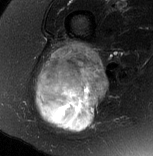
MRI of an extremity soft-tissue mass, one axial slice. Slice 46 of 77 in the series (ordered by position). T2-weighted fat-saturated. MR volume resampled by the dataset authors to the PET/CT grid (not the native acquisition matrix). 3.27 mm slice thickness. 153 × 156 image matrix. Female patient. Case-level facts recorded for this patient, not image findings: histological type: synovial sarcoma; grade: intermediate; site of the primary tumour: right buttock.
Annotated regions visible in this slice (expert contour drawn on MRI and transferred to this co-registered scan by the dataset authors):
- gross tumour volume including surrounding oedema: box from (x=35, y=43) to (x=109, y=133) px
- gross tumour volume (mass): (x=35, y=43)–(x=109, y=130)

----------

* _WHAT IS EXPECTED_: Print nothing except the lines from the line containing "Annotated regions visible" to the end of the listing, exactly as written.

* _RESPONSE TO THE TASK_:
Annotated regions visible in this slice (expert contour drawn on MRI and transferred to this co-registered scan by the dataset authors):
- gross tumour volume including surrounding oedema: box from (x=35, y=43) to (x=109, y=133) px
- gross tumour volume (mass): (x=35, y=43)–(x=109, y=130)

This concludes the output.